Configuration/Form/Overrides/form_editor.yaml

TYPO3:
  CMS:
    Form:
      prototypes:
        standard:
          renderingOptions:
            partialRootPaths:
              20: "EXT:my_extension/Resources/Private/Frontend/Partials/"

Your YAML file must be included in TypoScript with a key higher than the one used by this extension (e.g. > 125) to ensure it overrides the default path.

In your TypoScript setup:

plugin.tx_form.settings.yamlConfigurations {
    125 = EXT:altcha/Configuration/Yaml/FormSetup.yaml
    200 = EXT:my_extension/Configuration/Form/Overrides/form_editor.yaml
}

This ensures that your own YAML is loaded after the one provided by Altcha.
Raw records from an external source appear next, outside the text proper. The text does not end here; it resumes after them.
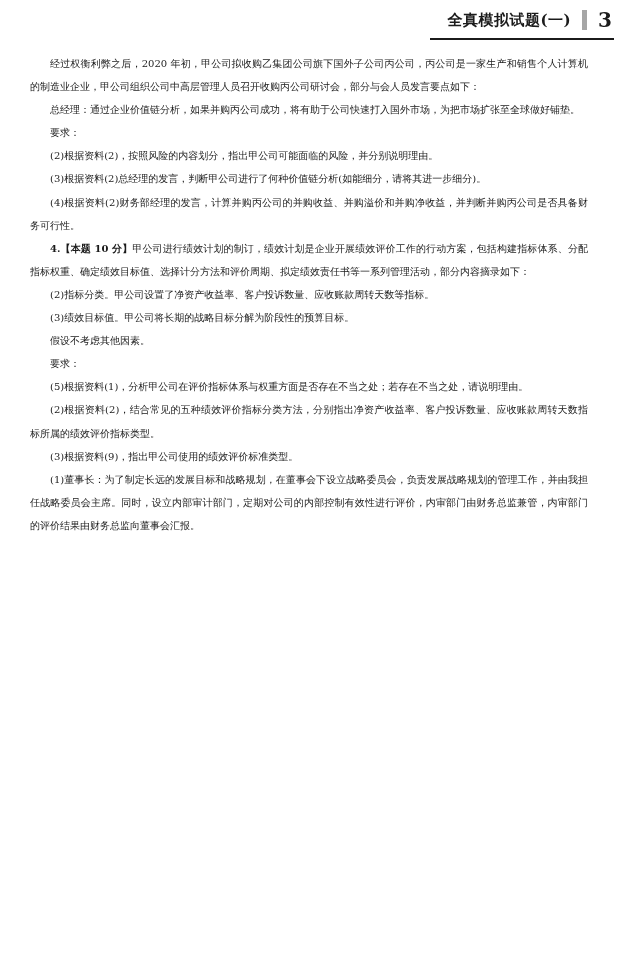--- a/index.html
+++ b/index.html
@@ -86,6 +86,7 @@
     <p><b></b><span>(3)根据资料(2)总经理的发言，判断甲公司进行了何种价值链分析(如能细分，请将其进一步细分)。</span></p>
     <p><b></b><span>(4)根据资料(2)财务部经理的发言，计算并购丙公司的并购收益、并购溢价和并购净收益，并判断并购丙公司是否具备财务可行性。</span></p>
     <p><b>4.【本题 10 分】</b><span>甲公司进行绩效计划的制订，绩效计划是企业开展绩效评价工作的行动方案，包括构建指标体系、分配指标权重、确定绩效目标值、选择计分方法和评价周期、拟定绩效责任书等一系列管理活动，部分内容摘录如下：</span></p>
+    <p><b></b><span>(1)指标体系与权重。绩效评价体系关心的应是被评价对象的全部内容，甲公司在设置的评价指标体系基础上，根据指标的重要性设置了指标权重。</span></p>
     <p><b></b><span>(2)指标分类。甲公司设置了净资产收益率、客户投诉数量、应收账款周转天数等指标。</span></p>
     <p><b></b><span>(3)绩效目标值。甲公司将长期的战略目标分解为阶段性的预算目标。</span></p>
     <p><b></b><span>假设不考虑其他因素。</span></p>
🔤 Available Translation Keys

You can define any of the following keys inside your AltchaTranslations.html:

  • ariaLinkLabel
  • enterCode
  • enterCodeAria
  • error
  • expired
  • footer
  • getAudioChallenge
  • label
  • loading
  • reload
  • verify
  • verificationRequired
  • verified
  • verifying
  • waitAlert

✅ Example with Static Texts

EXT:my_extension/Resources/Private/Frontend/Partials/AltchaTranslations.html:

<f:spaceless>
  <f:format.json
    value="{
        label: 'I am not a robot',
        verified: 'Verified',
        verifying: 'Verifying'
    }"
  />
</f:spaceless>

🌐 Example with TYPO3 Localization

If you want to use TYPO3’s localization, add the relevant labels to your locallang.xlf.

Partial Example:

<f:spaceless>
  <f:format.json
    value="{
        ariaLinkLabel: f:translate(key: 'altcha.ariaLinkLabel', extensionName: 'my_extension'),
        error: f:translate(key: 'altcha.error', extensionName: 'my_extension'),
        verified: f:translate(key: 'altcha.verified', extensionName: 'my_extension')
    }"
  />
</f:spaceless>

License

This program is free software; you can redistribute it and/or modify it under the terms of the GNU General Public License as published by the Free Software Foundation; either version 2 of the License, or (at your option) any later version.

This program is distributed in the hope that it will be useful, but WITHOUT ANY WARRANTY; without even the implied warranty of MERCHANTABILITY or FITNESS FOR A PARTICULAR PURPOSE. See the GNU General Public License for more details.

You should have received a copy of the GNU General Public License along with this program; if not, write to the Free Software Foundation, Inc., 51 Franklin Street, Fifth Floor, Boston, MA 02110-1301, USA.